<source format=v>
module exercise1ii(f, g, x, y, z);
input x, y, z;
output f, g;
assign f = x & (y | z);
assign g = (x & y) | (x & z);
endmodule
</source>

####################

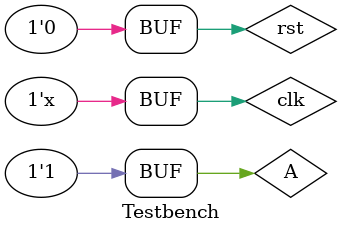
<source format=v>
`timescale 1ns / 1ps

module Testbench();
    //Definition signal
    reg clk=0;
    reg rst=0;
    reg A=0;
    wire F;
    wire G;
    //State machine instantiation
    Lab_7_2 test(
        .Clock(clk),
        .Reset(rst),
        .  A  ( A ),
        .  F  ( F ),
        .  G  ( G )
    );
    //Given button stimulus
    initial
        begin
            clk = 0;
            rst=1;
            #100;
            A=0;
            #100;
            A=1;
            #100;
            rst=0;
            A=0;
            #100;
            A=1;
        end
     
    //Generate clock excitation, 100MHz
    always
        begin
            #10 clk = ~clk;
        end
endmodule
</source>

####################

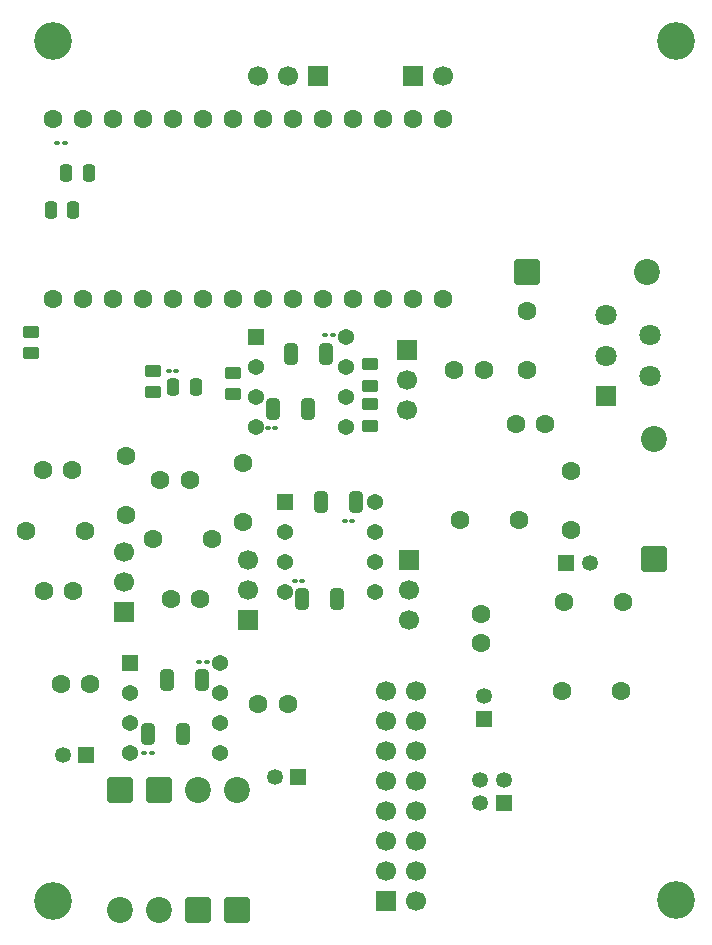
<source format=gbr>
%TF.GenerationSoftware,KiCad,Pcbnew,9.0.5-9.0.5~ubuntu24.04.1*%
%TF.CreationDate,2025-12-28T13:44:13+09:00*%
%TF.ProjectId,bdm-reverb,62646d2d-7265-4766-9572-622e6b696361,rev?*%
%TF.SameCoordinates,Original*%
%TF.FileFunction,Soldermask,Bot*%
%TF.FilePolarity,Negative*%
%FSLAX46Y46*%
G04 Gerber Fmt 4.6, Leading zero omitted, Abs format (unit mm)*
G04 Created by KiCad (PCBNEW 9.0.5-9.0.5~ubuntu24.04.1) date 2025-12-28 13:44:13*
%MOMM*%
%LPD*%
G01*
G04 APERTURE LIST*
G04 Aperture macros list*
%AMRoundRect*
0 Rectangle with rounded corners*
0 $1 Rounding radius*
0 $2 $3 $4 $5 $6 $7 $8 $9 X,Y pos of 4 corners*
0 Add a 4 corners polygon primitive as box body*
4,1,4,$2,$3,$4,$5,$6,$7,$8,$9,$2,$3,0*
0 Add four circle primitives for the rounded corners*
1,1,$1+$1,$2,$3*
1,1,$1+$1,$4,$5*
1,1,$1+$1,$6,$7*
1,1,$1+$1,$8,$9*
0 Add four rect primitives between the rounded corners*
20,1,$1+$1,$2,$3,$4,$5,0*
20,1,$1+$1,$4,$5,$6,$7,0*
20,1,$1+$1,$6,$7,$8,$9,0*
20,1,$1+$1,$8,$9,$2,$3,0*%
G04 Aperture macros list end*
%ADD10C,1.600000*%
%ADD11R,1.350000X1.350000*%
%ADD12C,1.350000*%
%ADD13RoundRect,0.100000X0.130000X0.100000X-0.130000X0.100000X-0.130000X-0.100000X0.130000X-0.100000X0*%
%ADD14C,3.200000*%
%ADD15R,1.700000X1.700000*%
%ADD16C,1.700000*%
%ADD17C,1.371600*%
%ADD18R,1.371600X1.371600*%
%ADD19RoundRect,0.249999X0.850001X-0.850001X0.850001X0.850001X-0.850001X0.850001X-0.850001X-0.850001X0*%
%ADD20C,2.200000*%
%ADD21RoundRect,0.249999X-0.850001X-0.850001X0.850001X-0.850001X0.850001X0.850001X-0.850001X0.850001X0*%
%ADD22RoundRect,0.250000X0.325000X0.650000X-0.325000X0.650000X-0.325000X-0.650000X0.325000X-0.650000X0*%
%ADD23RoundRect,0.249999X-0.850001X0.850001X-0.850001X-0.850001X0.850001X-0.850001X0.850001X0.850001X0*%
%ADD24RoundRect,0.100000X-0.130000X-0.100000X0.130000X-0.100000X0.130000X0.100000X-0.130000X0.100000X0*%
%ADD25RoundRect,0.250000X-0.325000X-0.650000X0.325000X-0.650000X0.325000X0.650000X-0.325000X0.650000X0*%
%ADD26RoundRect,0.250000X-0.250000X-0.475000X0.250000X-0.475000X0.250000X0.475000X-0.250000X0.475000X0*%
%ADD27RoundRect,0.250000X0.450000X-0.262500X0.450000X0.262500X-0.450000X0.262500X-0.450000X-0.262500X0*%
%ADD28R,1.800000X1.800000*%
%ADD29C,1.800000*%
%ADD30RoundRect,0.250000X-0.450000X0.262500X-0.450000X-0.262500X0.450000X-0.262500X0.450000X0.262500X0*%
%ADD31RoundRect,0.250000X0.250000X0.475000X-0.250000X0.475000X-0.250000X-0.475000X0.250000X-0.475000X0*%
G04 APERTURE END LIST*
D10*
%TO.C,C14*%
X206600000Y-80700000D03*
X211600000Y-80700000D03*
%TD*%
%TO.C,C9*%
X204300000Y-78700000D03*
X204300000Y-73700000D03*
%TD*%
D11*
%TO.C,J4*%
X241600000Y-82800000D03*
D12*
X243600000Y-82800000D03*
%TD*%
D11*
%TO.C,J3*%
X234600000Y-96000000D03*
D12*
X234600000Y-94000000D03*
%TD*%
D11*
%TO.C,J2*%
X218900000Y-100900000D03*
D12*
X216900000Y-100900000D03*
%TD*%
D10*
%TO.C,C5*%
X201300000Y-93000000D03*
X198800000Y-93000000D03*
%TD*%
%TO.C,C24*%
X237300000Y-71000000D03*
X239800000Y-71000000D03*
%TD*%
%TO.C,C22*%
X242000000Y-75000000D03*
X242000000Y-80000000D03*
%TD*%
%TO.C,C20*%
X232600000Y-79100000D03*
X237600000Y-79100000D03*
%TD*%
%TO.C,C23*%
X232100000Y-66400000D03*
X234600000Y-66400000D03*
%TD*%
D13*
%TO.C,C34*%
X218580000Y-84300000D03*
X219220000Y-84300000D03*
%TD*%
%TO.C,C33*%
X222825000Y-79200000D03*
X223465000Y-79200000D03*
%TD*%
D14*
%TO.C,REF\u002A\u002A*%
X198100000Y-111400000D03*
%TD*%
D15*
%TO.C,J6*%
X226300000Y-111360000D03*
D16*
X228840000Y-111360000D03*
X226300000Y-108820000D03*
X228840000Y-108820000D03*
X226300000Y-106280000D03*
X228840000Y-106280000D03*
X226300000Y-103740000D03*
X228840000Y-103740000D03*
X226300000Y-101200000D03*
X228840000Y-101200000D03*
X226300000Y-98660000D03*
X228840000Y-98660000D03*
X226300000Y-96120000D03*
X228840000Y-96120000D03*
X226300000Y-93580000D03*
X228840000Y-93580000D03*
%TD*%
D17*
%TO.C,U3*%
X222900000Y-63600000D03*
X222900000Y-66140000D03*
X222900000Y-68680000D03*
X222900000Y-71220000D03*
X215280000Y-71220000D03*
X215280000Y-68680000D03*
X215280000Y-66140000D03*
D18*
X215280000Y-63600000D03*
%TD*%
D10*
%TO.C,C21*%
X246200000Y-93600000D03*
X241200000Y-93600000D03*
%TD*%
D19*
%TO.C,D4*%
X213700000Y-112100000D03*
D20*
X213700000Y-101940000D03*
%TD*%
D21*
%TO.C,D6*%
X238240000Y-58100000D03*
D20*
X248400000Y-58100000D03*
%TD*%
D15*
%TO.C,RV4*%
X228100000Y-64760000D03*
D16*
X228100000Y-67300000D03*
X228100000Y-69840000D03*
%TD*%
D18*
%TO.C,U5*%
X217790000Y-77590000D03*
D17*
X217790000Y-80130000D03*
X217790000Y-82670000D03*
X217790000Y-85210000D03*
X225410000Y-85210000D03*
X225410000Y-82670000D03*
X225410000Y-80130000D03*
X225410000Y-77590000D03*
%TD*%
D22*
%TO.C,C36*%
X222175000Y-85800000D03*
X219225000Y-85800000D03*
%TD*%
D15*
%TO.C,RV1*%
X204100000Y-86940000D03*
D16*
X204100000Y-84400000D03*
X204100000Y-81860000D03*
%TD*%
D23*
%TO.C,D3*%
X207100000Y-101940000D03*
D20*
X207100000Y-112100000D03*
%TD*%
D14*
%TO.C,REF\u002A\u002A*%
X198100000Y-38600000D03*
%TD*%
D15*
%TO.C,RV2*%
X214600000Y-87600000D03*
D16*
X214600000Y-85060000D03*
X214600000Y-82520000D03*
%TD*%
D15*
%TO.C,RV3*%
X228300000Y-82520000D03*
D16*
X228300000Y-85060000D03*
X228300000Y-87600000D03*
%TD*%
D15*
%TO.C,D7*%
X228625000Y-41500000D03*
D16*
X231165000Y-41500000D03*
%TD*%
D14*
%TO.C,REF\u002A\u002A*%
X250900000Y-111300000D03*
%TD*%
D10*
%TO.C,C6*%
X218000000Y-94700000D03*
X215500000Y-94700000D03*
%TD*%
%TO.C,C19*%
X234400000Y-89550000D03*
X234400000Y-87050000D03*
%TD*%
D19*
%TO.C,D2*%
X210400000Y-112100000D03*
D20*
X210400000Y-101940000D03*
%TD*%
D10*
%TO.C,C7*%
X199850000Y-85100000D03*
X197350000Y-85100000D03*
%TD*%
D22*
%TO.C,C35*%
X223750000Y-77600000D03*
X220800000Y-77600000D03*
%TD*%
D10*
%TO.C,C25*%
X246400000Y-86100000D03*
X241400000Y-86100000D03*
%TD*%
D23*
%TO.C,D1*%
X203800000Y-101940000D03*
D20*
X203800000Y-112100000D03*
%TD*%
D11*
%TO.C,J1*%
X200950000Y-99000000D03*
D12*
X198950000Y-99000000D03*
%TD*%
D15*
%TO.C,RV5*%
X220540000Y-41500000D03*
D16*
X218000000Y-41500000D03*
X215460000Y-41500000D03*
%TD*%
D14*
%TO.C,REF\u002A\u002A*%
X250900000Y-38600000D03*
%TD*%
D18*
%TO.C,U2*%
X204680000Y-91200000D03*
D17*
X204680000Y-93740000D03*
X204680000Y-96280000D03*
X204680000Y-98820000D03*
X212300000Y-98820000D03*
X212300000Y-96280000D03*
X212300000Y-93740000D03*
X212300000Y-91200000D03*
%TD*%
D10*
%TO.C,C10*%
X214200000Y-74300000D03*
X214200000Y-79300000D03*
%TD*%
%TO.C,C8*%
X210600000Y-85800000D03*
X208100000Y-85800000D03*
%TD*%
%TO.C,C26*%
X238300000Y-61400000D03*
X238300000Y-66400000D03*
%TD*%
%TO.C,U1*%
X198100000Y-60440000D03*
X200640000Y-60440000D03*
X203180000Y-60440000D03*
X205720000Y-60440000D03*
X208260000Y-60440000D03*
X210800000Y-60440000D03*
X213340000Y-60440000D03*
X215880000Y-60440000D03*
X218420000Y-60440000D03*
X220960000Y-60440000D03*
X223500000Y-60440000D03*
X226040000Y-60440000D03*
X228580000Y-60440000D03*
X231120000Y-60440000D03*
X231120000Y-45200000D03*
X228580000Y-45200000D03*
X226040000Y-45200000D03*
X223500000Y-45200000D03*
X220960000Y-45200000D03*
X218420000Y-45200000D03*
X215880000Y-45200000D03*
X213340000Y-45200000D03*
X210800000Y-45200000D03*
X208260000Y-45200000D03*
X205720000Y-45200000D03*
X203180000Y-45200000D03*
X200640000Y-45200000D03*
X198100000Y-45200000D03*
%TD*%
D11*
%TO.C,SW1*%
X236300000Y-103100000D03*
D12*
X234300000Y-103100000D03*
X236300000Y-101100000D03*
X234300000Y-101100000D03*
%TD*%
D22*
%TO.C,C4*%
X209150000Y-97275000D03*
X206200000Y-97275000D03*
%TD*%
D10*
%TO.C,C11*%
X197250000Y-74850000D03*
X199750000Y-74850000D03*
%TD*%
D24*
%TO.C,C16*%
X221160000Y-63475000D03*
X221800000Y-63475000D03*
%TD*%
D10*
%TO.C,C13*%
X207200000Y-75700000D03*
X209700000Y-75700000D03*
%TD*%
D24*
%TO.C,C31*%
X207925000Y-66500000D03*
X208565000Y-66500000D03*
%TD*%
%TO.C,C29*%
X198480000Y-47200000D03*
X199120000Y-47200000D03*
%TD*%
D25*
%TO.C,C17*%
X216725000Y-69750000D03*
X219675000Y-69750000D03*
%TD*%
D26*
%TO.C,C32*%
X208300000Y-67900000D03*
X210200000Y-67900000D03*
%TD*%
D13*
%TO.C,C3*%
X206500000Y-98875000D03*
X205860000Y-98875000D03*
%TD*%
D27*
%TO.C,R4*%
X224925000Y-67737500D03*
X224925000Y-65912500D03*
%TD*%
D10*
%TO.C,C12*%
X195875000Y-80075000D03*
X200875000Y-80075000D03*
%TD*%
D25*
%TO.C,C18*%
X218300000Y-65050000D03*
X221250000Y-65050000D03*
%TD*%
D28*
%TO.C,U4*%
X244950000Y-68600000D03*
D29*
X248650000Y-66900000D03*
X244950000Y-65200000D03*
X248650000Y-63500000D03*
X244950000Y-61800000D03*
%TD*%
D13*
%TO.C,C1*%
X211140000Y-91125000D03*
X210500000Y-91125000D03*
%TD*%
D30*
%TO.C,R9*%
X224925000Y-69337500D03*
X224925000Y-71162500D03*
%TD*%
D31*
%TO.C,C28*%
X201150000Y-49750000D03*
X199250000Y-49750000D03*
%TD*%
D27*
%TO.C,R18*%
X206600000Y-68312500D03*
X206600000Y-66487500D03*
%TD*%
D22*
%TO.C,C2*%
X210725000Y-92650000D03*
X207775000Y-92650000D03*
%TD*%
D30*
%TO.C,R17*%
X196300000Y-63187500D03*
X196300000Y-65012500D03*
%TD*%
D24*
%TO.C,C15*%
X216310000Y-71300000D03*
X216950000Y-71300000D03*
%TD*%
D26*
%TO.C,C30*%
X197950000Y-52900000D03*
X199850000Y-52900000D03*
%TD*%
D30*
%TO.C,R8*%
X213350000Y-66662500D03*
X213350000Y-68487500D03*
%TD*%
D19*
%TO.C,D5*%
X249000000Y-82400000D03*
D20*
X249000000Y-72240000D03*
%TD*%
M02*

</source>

####################

Task statement: Every line holding the string "format" should be copied here, so please find those lines in the data.

Completed task:
<source format=v>
<source format=v>
<source format=gbr>
G04 Gerber Fmt 4.6, Leading zero omitted, Abs format (unit mm)*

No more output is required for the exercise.